> LES CONSIGNES:
1. Selon l'extrait sur la Namibie, en quelle année le pays est-il devenu indépendant ?
2. Résumez l'extrait sur la Namibie en deux phrases.
3. D'après l'extrait sur la Namibie, comment l'Afrique du Sud en est-elle venue à coloniser de nouveau la région en 1920 ? Répondez en une ou deux phrases.

> EXTRAIT FOURNI:
○ ○ ○
Pendant une bonne partie du 20e siècle, la
Namibie a été la « colonie oubliée » de l’Afrique australe. D’abord été
occupée par les Allemands en 1884, puis libérée par l’Afrique du Sud et les Alliés
en 1915, elle a fait l’objet d’une nouvelle colonisation par l’Afrique du Sud lorsque
la Ligue des Nations lui a confié la tutelle de la région en 1920. L’Afrique du
Sud, qui fonctionnait avec un régime d’apartheid, a superposé à la Namibie (ou
l’Afrique du Sud-Ouest comme on l’appelait alors) ses structures juridiques fondées sur l’exclusion et la séparation des
communautés ethniques, de la période de l’après-guerre jusqu’à l’indépendance
en 1990. L’année 1989 s’est révélée l’année au cours de laquelle les choses ont
changé rapidement alors que 70 ans de luttes internes et d’ambivalence
internationales prenaient fin, et après des années au cours desquelles le
gouvernement sud-africain a ralenti le processus, notamment alors que 10 ans
plus tôt, en 1978, il avait accepté un plan de l’Organisation des Nations Unies
(ONU) en vue d’un retrait militaire et de la transition vers l’indépendance.
○ ○ ○
> DONNÉES BRUTES:

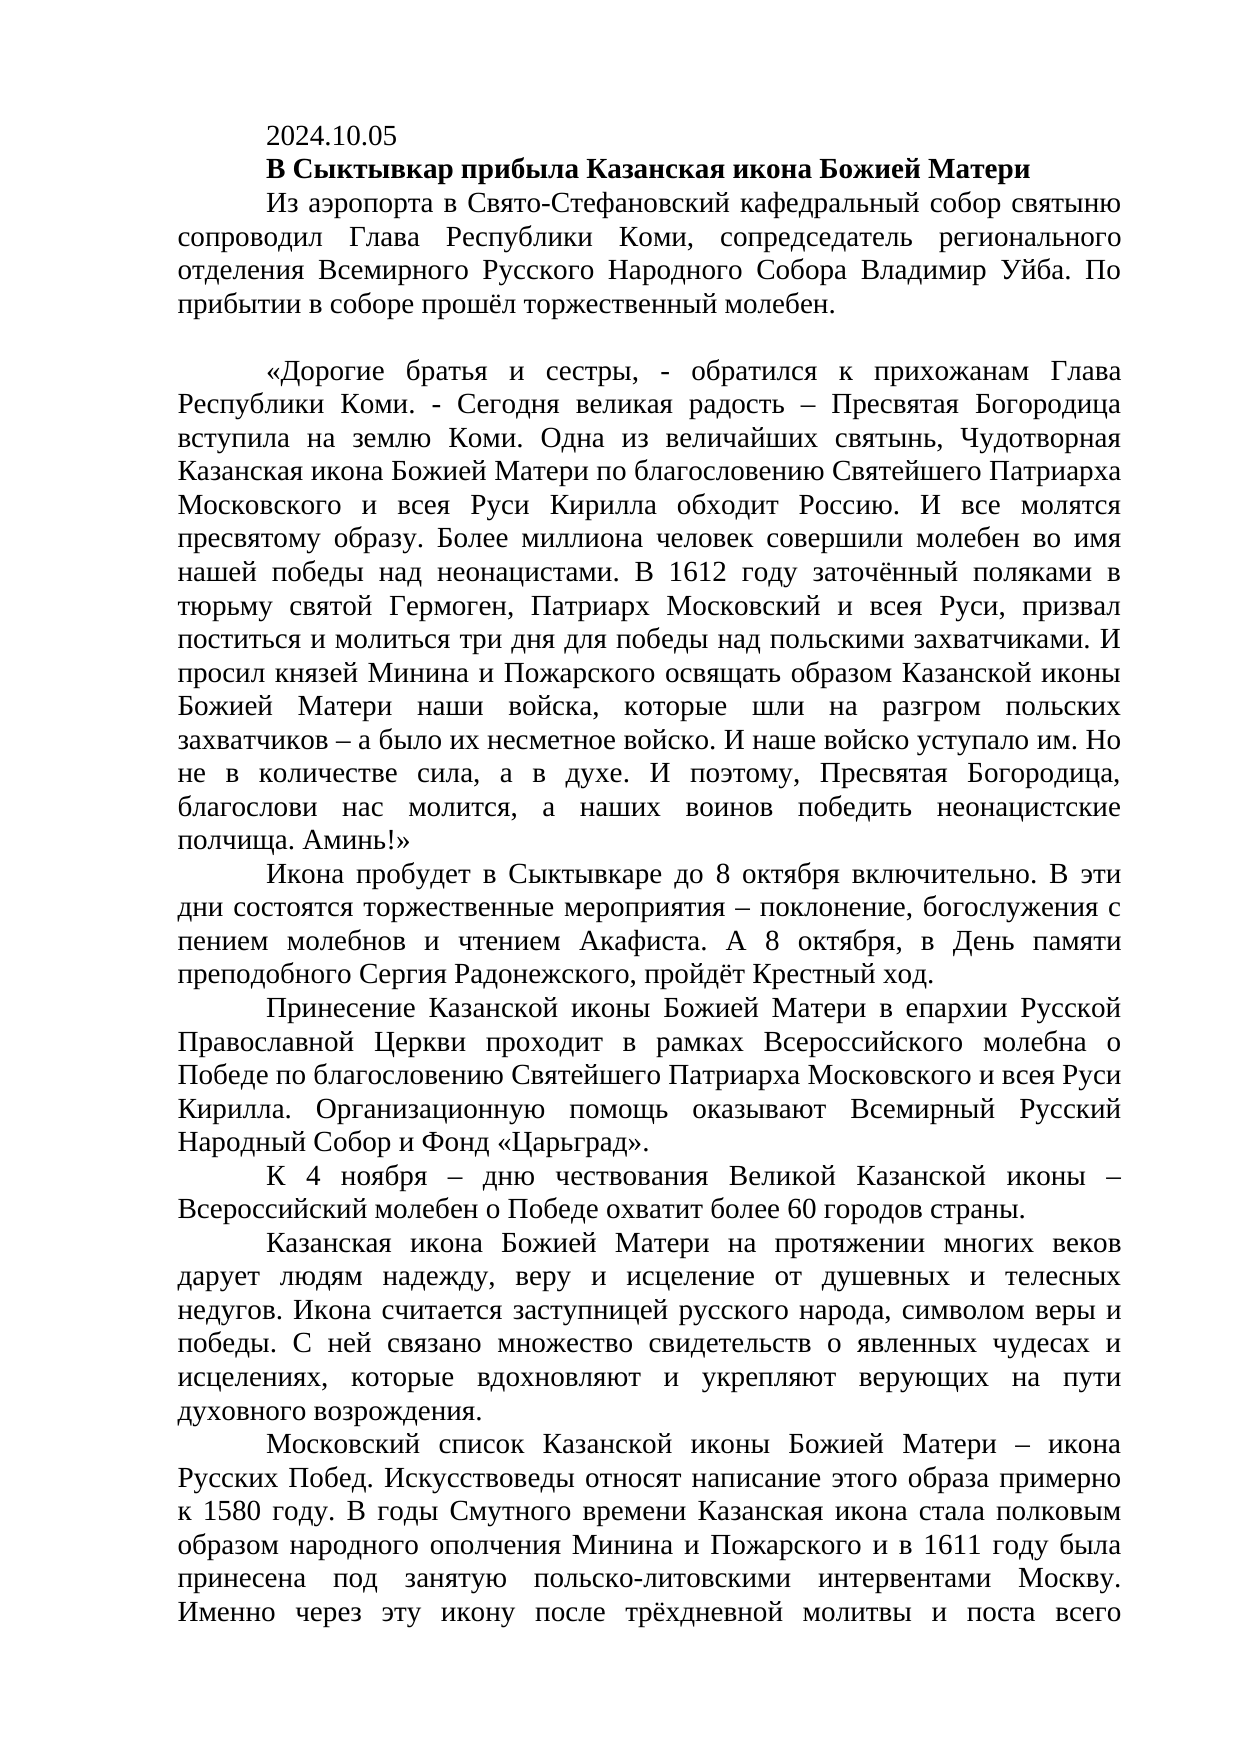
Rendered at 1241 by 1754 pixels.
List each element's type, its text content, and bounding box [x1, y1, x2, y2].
○ ○ ○
> LES RÉPONSES:
1. En 1990.

2. Occupée par les Allemands en 1884, puis libérée en 1915 par l'Afrique du Sud et les Alliés, la Namibie a été de nouveau colonisée par l'Afrique du Sud, qui en a reçu la tutelle de la Ligue des Nations en 1920 et y a appliqué ses structures juridiques d'apartheid jusqu'à l'indépendance en 1990. Le gouvernement sud-africain avait pourtant accepté dès 1978 un plan de l'ONU prévoyant un retrait militaire et une transition vers l'indépendance, mais il a ralenti le processus, et ce n'est qu'en 1989 que les choses ont changé rapidement.

3. La Ligue des Nations a confié à l'Afrique du Sud la tutelle de la région en 1920. Cette tutelle a donné lieu à une nouvelle colonisation de la Namibie par l'Afrique du Sud.